How do you know when to use the shell method or the disk method?

1 Answer
Oct 22, 2015

You'll get the same answer either way.

Explanation:

Sometimes one leads to an integral that a particular person finds easier to evaluate, but what is easier varies between people.

I have a preference for doing a single integral.

So if I have to find the volume of the solid generated by revolving the region bounded by #x=0#, #y=x^2#, and #y=-x+2# around the #y#-axis, I would use shells because there would only be one integral to evaluate. (Disks would require two: one from #y=0# to #y=1# and another from #y=1# to #y=2#.)

Taking #y=0#, #y=x^2#, and #y=-x+2# around the #x#-axis, I would use shells to avoid doing two integrals even though it would require me to rewrite the curves as functions of #y#.

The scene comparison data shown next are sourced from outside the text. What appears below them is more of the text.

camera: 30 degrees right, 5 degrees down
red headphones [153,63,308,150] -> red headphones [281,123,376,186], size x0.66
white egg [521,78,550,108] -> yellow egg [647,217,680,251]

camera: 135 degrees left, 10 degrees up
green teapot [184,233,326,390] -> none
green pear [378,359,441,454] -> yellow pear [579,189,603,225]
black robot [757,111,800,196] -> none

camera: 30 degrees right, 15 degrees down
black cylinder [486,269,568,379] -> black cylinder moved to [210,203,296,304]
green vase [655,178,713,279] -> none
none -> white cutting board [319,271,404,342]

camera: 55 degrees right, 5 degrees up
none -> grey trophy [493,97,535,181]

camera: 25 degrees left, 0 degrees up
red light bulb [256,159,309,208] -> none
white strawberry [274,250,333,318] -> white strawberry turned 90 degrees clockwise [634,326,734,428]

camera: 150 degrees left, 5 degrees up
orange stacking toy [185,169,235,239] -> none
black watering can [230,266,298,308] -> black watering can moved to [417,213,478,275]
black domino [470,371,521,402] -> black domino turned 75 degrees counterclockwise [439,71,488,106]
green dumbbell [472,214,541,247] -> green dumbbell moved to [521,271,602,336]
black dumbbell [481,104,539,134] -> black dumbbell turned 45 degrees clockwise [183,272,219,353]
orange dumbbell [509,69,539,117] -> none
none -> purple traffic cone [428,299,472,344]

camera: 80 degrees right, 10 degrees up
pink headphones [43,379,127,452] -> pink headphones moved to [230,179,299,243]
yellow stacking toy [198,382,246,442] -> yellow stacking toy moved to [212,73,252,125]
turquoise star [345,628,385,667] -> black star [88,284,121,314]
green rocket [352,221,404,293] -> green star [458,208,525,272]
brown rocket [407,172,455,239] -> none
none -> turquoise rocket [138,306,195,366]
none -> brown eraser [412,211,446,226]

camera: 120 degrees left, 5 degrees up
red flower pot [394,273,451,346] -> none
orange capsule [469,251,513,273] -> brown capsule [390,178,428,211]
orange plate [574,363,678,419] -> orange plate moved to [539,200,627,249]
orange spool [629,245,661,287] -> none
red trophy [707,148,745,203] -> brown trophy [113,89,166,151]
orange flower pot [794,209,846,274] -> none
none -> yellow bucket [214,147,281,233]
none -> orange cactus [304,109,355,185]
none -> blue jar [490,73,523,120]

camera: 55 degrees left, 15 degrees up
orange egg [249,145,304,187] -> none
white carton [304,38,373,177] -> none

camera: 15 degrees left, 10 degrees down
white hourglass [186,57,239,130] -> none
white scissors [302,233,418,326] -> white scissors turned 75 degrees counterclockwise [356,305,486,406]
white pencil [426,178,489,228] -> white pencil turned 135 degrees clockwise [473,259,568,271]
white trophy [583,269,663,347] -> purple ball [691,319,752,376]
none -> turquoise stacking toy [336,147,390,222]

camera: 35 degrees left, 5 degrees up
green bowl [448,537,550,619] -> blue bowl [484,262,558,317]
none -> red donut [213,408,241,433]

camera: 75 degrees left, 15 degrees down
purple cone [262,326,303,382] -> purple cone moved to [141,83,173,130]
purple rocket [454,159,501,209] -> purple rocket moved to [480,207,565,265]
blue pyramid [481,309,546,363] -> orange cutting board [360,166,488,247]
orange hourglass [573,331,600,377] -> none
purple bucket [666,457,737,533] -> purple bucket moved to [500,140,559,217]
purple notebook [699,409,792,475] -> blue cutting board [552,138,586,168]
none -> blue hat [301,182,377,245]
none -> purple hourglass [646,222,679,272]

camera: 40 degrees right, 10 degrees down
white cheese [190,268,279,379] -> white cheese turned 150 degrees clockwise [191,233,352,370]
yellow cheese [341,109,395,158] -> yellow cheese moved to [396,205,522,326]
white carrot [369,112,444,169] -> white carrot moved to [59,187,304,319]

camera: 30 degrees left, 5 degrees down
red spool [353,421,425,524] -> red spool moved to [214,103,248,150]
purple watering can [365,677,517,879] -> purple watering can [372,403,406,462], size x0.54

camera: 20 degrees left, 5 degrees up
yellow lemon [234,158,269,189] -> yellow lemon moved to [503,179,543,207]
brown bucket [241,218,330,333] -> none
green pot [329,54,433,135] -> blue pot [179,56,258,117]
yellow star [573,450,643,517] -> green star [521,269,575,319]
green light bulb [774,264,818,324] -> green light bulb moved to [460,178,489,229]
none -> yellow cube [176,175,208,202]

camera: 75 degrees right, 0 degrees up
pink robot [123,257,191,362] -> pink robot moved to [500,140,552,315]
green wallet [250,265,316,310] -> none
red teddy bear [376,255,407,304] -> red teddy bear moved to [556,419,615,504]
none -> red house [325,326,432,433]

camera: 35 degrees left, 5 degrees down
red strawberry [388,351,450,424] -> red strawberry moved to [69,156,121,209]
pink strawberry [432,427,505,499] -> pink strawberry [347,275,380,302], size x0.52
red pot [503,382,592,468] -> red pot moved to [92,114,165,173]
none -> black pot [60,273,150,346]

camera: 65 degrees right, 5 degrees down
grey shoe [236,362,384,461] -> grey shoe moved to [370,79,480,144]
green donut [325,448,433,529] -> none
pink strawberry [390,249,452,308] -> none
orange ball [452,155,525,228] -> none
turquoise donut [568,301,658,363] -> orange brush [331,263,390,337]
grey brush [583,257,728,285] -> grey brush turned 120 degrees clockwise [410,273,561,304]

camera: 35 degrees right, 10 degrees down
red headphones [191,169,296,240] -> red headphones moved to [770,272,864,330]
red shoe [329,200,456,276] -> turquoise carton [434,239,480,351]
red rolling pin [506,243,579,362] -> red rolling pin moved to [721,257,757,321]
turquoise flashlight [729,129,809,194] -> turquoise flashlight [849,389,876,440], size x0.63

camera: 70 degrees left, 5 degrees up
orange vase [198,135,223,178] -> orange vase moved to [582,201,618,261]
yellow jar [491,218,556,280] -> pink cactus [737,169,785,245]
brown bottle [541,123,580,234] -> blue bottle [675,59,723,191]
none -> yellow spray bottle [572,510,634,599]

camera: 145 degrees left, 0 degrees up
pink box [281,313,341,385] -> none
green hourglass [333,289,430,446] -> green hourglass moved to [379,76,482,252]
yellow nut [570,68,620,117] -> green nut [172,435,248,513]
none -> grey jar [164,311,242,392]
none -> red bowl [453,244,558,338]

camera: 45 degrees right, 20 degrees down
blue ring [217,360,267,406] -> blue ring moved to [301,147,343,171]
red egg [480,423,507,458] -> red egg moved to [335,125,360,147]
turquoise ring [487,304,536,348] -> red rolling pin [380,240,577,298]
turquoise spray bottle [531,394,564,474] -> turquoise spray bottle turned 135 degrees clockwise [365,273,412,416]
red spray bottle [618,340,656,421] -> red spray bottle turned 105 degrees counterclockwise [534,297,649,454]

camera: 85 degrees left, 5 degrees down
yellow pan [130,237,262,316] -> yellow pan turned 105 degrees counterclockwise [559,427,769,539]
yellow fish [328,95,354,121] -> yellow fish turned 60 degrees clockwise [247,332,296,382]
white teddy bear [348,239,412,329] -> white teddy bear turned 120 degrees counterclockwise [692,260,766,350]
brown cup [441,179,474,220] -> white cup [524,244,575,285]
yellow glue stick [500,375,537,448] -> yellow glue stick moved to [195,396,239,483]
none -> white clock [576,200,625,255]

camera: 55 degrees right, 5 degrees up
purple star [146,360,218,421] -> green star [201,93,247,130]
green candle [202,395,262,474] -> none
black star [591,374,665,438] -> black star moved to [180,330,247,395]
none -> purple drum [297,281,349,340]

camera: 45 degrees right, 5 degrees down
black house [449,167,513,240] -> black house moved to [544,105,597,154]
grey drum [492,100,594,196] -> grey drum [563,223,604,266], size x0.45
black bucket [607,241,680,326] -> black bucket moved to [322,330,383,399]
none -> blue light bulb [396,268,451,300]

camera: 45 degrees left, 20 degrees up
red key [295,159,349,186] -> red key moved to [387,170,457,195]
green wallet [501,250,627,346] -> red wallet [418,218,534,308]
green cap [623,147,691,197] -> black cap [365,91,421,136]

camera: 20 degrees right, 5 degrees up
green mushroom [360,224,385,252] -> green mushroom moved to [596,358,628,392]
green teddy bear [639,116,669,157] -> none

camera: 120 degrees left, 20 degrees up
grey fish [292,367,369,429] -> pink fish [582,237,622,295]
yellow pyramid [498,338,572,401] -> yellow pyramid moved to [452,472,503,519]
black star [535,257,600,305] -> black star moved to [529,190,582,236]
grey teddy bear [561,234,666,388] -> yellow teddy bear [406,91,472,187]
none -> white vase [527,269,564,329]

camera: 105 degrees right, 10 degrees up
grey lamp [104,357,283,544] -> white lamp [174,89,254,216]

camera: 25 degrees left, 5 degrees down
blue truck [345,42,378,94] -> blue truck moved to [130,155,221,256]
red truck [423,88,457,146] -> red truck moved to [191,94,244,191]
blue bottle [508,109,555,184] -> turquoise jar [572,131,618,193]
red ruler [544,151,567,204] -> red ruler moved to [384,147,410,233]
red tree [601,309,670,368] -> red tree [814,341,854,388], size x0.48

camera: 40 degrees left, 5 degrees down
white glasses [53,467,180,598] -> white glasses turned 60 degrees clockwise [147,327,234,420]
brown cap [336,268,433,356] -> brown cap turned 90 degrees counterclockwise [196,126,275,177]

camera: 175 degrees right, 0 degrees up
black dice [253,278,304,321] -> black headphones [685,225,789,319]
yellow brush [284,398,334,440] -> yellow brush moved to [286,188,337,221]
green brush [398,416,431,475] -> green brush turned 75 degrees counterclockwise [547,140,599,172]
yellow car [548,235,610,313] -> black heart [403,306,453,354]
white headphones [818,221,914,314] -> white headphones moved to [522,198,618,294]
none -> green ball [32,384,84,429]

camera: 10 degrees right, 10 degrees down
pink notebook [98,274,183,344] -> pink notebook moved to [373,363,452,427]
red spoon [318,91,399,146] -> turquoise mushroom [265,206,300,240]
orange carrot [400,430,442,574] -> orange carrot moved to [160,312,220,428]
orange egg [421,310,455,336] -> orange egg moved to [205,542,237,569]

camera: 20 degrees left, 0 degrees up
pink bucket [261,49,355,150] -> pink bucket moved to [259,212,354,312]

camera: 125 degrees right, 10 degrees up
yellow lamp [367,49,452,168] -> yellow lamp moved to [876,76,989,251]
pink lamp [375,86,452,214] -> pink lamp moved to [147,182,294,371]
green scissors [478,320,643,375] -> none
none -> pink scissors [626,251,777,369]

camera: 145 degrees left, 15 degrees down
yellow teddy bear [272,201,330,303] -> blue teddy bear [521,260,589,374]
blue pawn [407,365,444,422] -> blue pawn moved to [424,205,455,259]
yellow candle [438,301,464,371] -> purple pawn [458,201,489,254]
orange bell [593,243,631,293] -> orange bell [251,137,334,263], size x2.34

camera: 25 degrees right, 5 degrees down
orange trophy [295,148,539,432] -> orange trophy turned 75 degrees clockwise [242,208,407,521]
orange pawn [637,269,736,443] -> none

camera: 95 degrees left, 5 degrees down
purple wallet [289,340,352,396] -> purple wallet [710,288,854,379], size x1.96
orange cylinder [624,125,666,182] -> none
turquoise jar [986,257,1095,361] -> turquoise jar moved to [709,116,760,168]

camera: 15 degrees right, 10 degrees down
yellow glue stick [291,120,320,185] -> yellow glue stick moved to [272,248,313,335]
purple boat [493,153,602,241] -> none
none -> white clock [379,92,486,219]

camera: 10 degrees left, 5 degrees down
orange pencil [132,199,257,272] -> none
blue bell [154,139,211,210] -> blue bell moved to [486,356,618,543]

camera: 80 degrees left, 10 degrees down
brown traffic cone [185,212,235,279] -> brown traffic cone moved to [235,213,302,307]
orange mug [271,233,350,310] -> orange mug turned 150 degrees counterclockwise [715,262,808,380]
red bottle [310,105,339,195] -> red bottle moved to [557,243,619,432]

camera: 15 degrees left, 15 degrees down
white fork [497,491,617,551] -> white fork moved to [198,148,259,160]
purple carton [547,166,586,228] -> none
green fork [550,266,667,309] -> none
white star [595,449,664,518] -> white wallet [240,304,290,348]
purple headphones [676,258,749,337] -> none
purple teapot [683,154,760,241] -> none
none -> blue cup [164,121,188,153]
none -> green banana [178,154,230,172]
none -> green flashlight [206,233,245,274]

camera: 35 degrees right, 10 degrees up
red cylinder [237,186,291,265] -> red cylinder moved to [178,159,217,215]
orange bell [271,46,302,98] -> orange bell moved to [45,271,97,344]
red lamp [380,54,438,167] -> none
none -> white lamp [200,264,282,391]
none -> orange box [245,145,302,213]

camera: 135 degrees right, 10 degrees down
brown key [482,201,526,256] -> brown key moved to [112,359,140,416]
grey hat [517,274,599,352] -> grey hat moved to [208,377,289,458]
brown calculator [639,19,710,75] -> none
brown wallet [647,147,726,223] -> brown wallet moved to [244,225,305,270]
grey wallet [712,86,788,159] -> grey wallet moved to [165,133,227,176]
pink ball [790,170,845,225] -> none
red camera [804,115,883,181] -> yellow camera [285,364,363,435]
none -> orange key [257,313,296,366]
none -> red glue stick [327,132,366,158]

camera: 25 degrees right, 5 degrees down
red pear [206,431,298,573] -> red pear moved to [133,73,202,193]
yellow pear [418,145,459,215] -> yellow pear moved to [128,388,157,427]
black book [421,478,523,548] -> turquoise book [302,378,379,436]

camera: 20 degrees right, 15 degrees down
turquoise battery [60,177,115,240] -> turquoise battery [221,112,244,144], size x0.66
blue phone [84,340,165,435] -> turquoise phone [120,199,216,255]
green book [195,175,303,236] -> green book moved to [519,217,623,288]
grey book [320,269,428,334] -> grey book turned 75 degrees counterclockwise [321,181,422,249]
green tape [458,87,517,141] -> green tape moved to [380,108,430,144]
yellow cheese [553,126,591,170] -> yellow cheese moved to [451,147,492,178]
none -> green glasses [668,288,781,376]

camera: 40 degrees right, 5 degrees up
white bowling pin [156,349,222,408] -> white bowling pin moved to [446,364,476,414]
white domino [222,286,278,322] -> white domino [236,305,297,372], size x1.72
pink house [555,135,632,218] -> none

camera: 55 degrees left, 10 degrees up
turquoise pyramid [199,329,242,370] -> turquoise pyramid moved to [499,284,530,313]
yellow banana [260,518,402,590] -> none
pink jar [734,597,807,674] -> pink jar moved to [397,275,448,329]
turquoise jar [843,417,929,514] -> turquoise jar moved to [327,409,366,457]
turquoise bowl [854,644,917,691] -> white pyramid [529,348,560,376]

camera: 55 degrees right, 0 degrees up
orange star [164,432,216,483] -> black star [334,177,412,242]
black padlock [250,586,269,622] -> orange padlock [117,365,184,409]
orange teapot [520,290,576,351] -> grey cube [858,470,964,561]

Again, that is my preference. As a student, perhaps because we learned disks/washers first, I preferred them.

In the end it doesn't matter. If you set it up one way and don't care for the looks of the integral, try setting it up the other way.

It is possible that you need to use a function whose inverse you can't find. For instance if one boundary of the region is #y=x^4-8x^3+x+22# we do not want to try to rewrite this as a function of #y#. So we'll use the set-up that keeps things in terms of #x#.